Il caso sottoposto al giudice monocratico della seconda sezione del Tribunale civile di Modena, e culminato con la sentenza in commento (165/2018) riguardava, per l´appunto, un figlio sessantenne, che non intendeva allontanarsi dall´appartamento di proprietà della madre ottantenne, pretendendo anche di farsi mantenere completamente dalla stessa. Ed il giudice, applicando un parametro anagrafico che qualche tempo fa era stato elaborato da un giudice milanese, ha affermato per l´appunto che, oltre il limite di 34 anni, salvo che non sussistano particolari situazioni di bisogno protette dall´ordinamento, nessuno può pretendere di continuare a farsi assistere passivamente dai familiari, perché anche il vincolo di sangue non può sottrarre alcuno alle proprie responsabilità.
Come racconta Il quotidiano modenese, il giudice con la sentenza in commento ha posto la parola fine ad una situazione al limite. La signora ottantenne, parte attrice, seguita da tempo da un amministratore di sostegno, era stata addirittura costretta a lasciare la propria abitazione per la concomitante presenza, divenuta del tutto invasiva, del figlio sessantenne, dovendosi per di più far carico di una ingente retta, pari a € 2600 al mese per poter essere ospitata in un istituto di ricovero.

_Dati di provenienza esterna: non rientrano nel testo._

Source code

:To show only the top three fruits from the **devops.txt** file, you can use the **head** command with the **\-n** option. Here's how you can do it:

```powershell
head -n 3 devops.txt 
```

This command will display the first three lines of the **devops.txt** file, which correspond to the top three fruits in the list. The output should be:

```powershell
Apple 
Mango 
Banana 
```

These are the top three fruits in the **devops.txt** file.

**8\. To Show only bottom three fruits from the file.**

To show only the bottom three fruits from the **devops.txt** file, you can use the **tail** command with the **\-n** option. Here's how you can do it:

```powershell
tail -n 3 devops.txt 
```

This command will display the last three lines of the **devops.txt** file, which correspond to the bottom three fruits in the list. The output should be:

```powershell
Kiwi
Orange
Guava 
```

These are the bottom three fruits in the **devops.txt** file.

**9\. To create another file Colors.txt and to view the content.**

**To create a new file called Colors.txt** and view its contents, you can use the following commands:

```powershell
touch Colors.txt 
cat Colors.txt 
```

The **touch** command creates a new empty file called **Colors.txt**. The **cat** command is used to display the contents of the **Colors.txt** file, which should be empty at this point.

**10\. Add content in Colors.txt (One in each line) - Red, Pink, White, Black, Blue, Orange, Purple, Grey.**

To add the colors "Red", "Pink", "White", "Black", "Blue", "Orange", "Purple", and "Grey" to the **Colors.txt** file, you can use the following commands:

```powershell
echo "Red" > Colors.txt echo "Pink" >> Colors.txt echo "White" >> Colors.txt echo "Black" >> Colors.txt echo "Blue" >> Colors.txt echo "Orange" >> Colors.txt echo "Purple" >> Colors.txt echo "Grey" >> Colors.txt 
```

Ma essa potrà - presumibilmente a breve - rientrare nel proprio appartamento in quanto il giudice, con la pronuncia adesso in commento, ha accolto il ricorso della donna, e respinto le assurde tesi del sessantenne, secondo il quale l´appartamento, che gli era stato concesso in comodato, era in realtà stato a lui conferito in "adempimento spontaneo a un obbligo di mantenimento", essendo privo di redditi.
Il giudice modenese, però, ha completamente respinto, in quanto del tutto prive di giuridico fondamento, le tesi del sessantenne, ed accolto in toto quelle della donna, ingiungendo al primo di lasciare immediatamente l´appartamento, sul quale non ha alcun titolo legittimo. La Cassazione Civile, nel 2014, in proposito, ha rilevato il giudice, ha ricordato che «con il superamento di una certa età, il figlio maggiorenne, anche se non indipendente, raggiunge comunque una sua dimensione di vita autonoma che lo rende meritevole di diritti ma non più del mantenimento».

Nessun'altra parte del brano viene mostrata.